El tono del escrito está entre los más apasionados salidos de la pluma de un hombre ya apasionado de por sí, para lo bueno y para lo malo. Algunos biógrafos se han propuesto descubrir la identidad de la enigmática mujer a partir de los datos disponibles. Beethoven la escribió entre el 6 y 7 de julio de 1812 en el balneario de Toeplitz (Bohemia), adonde había acudido en busca de un remedio para su sordera. En el texto se menciona que la destinataria se encuentra en ese momento en la ciudad de Karlsbad y permite deducir que habitualmente residía en Viena, que se habían visto pocos días antes en Praga y que se trata de alguien a quien el músico conoce desde hace tiempo. Los expertos creen que debía de ser una mujer mal casada o separada de su marido.
Josephine Brunsvik, Pepi, la tercera hija de una familia de la nobleza húngara a la que Beethoven empezó a dar clases de piano en 1799, encaja con esos datos. El músico fue también amigo de Teresa y Franz, sus hermanos mayores, y sus sentimientos hacia Pepi eran profundos, pero por medio estaba la distancia de clases. En su libro The Letters of Beethoven (1961), Emily Anderson habla de 13 cartas del músico a Josephine que revelan su amor, el deseo de casarse con ella y su consciencia de la barrera social que los separaba. De hecho, tras enviudar en 1804, Pepi volvió a casarse en 1810 con alguien de su círculo: el barón Christoph von Stackelberg. El matrimonio no fue feliz, él la abandonó y la dejó arruinada y con dos hijos en 1812. El 30 de junio de ese año estaba en Viena, sola, y Beethoven también andaba por la ciudad.
¿Quién sería?
La otra posible candidata es Antonie Brentano, hija de diplomáticos, mecenas de las artes, amiga de Beethoven y que no sólo se encontraba en Viena, sino también en Karlsbad –lo que no se sabe en el caso de Pepi– en las fechas correctas. Pero hay factores en contra: en Praga estaba con su marido, Franz, y uno de sus hijos, lo que complicaba cualquier encuentro. Además, el músico fue a pasar unos días con el matrimonio en Karlsbad sólo tres semanas después de la fecha de la carta. Dado que Beethoven también era amigo de Franz, de ser cierto el romance habría sido muy cínico pasar unos días con los dos como si nada.

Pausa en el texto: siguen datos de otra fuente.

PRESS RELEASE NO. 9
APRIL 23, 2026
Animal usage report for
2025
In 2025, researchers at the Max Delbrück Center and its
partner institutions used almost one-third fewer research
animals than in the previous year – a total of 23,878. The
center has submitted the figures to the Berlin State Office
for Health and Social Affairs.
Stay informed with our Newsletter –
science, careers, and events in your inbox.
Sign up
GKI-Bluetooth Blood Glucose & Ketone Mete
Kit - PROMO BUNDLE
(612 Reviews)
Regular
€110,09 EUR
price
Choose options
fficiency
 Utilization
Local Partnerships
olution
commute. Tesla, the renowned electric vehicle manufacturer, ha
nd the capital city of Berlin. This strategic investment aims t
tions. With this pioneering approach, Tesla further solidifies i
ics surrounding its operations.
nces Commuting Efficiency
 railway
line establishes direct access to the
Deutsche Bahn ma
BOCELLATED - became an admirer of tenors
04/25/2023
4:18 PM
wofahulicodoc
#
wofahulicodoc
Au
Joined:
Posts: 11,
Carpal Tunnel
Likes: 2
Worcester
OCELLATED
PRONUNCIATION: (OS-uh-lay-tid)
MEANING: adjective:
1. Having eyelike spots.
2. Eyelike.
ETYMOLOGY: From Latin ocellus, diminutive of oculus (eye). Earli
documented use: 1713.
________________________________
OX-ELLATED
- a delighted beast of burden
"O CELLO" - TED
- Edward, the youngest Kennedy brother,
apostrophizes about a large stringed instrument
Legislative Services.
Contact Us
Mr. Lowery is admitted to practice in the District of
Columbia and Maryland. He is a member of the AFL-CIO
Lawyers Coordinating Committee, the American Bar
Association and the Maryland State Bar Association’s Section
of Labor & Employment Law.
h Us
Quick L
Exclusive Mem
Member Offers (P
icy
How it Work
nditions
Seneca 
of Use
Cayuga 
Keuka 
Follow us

¿Pepi o Antonie? Quizá nunca lo sabremos, pero cabe mencionarse esta carta de Teresa Brunsvik escrita en 1846: “¿Por qué mi hermana Josephine no se casó con él [Beethoven] cuando era viuda? ¡Hubiera sido más feliz que con Stackelberg! ¡Es el amor a sus hijos lo que la ha hecho renunciar a su propia felicidad!”. Además, pocas semanas después de su estancia en Viena, Josephine confesó a su hermana que estaba embarazada y el 9 de abril de 1813 dio a luz una niña, Minona. Sumando fechas, es difícil resistirse a la idea de que Beethoven, después de todo, sí dejó descendencia en este mundo. Aunque muchos expertos lo piensen, ninguno cuenta con la prueba decisiva de que el compositor consumó, al menos en una ocasión, la pasión que sentía por su amada inmortal.